5/10
These Ships Don't Pass Unnoticed
14 January 2013
Living On Love is a roadshow remake of Rafter Romance that William Powell and Ginger Rogers had done only four years earlier. Someone at RKO must have been stuck for an original story and recycle this one. The slightly less well known James Dunn and Whitney Bourne are in this film as leads.

It's a pleasant enough comedy concerning two people sharing a room at different hours. Whitney is a salesgirl working selling electric shavers for Franklin Pangborn who would like to get better acquainted and she works by day. Her night time roommate is Dunn who is an artist, but works at night as a truck dispatcher.

These two ships that pass in the night don't pass unnoticed and both have habits that annoy. But when they happen to meet there is an attraction that takes the entire running time of the film to bear fruit.
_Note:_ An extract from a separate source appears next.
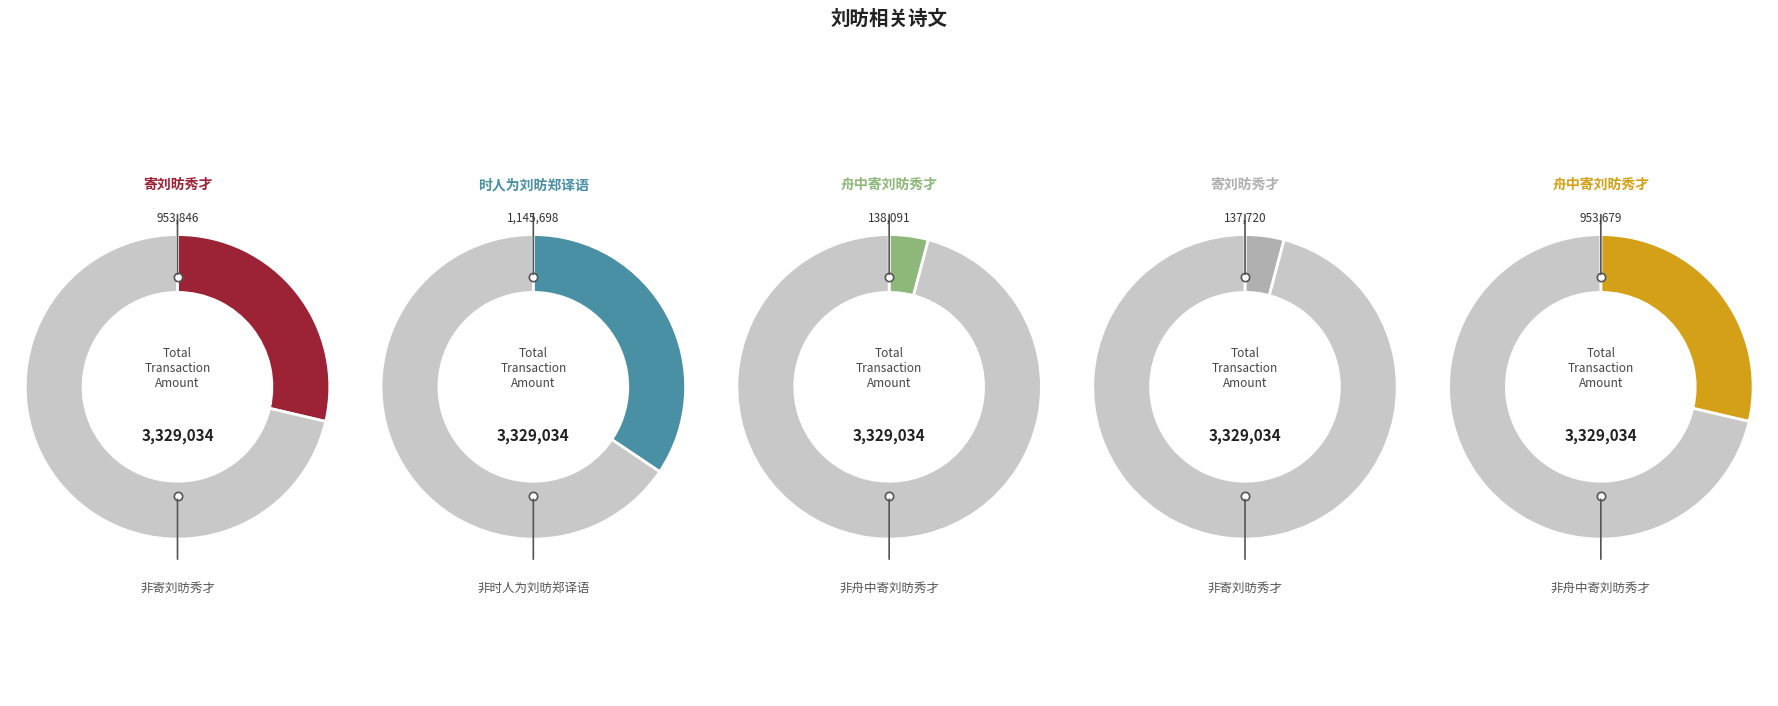

What percentage do 时人为刘昉郑译语 and 寄刘昉秀才 together represent?

38.6%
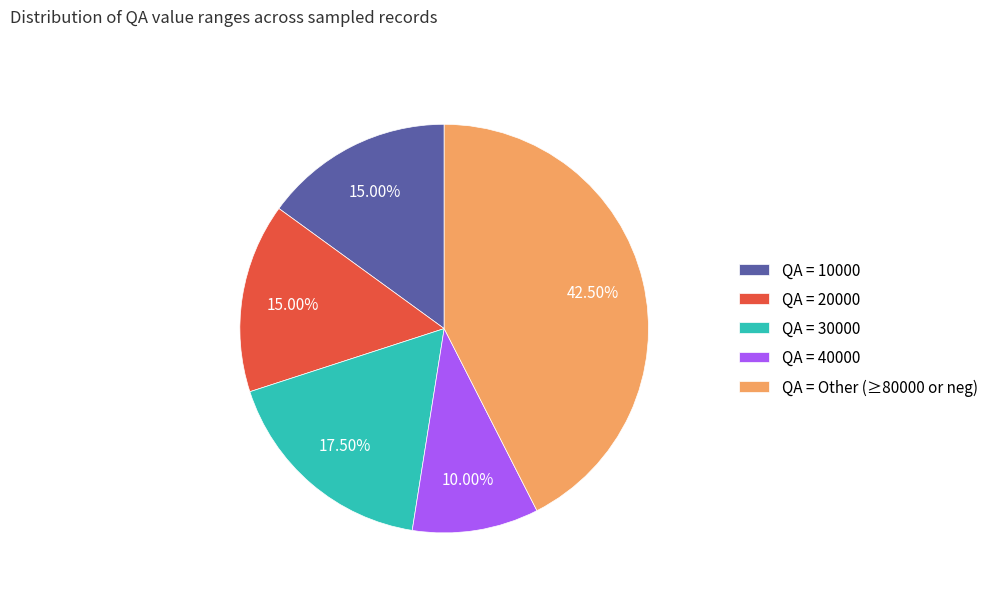

Is QA = 20000 the majority of the pie?

No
Of course neither figure out that the other is the annoying roommate until almost the end of the film.

Living On Love is a pleasant enough screwball comedy with some other good supporting performances by Joan Woodbury as the daughter of the owner of a nearby restaurant that both leads meet at and who has an interest in Dunn. And best of all is Solly Ward as the landlord who for the want of a radio with all kinds of features rents that room with that arrangement to Bourne.

Some of the same comedy situations can also be found in The More The Merrier, a slightly better known film. Even with lesser known leads, Living On Love is your average screwball Thirties comedy much like it's predecessor.